Классическая телевизионная ирония достигла пика летом 1974 года [97] , когда безжалостные объективы камер зафиксировали мощный «разрыв доверия» между картинкой официальных заявлений и реальностью мухлежа в высших эшелонах власти. Это изменило нацию, мы превратились в Аудиторию. Если врет даже президент, кому тогда вообще можно верить, кто же тогда вообще представляет реальность? Тем летом телевидение играло роль искреннего, взволнованного взгляда на то, что находится за всеми картинками. Та ирония, что телевидение само по себе – это поток картинок-образов, была очевидна даже для двенадцатилетнего [98] , который сидел перед экраном поглощенный зрелищем. После 1974-го, казалось, выхода уже нет. Образы и ирония повсюду. Неслучайно премьера «Субботним вечером в прямом эфире» – этих Афин бессмысленного цинизма со специализацией на пародиях на (1) политиков и (2) телешоу, – состоялась следующей осенью (на телевидении).

-*-

Перепечатайте текст о телевизионной иронии целиком, не меняя в нем ни слова. Записи представляют собой отдельный материал.

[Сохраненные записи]
-*-

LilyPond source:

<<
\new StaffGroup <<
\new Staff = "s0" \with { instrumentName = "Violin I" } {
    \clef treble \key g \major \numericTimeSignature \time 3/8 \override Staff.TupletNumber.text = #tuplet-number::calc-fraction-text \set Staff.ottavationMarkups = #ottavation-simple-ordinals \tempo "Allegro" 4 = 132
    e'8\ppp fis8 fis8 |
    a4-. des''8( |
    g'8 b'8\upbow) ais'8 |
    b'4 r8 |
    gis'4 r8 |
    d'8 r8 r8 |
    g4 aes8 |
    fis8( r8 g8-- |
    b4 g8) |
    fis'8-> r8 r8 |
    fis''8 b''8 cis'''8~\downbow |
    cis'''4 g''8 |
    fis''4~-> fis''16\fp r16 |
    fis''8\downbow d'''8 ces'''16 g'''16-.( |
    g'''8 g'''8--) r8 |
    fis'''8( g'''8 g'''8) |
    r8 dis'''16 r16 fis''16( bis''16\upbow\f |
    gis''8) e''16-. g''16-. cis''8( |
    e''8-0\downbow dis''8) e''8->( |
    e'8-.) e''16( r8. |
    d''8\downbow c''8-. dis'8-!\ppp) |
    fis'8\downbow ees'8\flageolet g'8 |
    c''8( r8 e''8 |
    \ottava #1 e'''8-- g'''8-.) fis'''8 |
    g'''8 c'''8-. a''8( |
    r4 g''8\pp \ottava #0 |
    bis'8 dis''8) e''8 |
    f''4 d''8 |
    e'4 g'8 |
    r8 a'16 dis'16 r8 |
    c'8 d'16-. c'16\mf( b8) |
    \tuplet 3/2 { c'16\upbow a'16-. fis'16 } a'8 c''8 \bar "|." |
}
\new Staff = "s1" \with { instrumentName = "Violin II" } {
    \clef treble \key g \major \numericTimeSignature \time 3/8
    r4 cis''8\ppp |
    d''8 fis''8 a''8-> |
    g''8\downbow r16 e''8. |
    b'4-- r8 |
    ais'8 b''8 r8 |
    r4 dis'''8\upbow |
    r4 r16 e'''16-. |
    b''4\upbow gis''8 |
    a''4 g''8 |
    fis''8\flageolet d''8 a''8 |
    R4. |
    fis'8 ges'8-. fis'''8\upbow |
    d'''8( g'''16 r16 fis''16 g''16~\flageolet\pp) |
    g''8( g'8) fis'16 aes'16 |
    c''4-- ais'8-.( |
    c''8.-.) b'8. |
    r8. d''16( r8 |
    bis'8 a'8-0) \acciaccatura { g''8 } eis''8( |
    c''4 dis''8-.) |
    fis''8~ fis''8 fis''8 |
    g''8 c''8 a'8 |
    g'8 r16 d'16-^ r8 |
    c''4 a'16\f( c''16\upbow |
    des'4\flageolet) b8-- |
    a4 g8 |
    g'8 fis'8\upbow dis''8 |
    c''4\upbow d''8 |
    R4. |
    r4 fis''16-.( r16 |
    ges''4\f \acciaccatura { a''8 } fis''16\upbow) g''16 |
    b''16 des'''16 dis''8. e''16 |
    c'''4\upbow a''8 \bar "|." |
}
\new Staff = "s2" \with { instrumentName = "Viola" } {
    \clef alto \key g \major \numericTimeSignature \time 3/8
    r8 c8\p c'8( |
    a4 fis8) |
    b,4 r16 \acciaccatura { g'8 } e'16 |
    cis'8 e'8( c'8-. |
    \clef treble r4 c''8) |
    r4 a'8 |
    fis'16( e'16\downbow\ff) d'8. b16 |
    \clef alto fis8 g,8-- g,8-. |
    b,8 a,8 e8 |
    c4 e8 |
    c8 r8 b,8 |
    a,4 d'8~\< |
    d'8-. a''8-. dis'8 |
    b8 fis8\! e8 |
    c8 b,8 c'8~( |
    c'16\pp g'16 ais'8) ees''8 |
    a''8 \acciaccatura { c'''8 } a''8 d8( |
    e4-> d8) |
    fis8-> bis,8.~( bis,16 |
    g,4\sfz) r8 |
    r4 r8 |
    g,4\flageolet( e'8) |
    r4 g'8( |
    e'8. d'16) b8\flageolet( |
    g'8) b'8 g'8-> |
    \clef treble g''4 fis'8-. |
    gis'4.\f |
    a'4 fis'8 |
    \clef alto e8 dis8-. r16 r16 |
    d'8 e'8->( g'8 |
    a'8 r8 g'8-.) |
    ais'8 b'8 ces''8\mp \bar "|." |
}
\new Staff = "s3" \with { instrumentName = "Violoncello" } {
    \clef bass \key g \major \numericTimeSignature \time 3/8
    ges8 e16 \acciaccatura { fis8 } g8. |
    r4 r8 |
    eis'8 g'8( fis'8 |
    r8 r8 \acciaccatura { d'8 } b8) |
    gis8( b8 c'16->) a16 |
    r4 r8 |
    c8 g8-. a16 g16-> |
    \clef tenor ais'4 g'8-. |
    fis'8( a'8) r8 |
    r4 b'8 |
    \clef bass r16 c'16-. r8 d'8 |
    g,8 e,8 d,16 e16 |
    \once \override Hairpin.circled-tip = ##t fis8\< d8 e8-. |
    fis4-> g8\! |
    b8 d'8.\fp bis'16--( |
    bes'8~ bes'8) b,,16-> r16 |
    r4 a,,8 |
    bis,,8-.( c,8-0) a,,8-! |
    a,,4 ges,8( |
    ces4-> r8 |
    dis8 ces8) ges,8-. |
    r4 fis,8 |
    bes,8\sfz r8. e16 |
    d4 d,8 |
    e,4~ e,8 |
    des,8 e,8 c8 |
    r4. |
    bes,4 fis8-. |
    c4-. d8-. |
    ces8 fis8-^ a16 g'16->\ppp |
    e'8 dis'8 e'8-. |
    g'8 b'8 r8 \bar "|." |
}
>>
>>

-*-

РЕШЕНИЕ ЗАДАЧИ:
Классическая телевизионная ирония достигла пика летом 1974 года [97] , когда безжалостные объективы камер зафиксировали мощный «разрыв доверия» между картинкой официальных заявлений и реальностью мухлежа в высших эшелонах власти. Это изменило нацию, мы превратились в Аудиторию. Если врет даже президент, кому тогда вообще можно верить, кто же тогда вообще представляет реальность? Тем летом телевидение играло роль искреннего, взволнованного взгляда на то, что находится за всеми картинками. Та ирония, что телевидение само по себе – это поток картинок-образов, была очевидна даже для двенадцатилетнего [98] , который сидел перед экраном поглощенный зрелищем. После 1974-го, казалось, выхода уже нет. Образы и ирония повсюду. Неслучайно премьера «Субботним вечером в прямом эфире» – этих Афин бессмысленного цинизма со специализацией на пародиях на (1) политиков и (2) телешоу, – состоялась следующей осенью (на телевидении).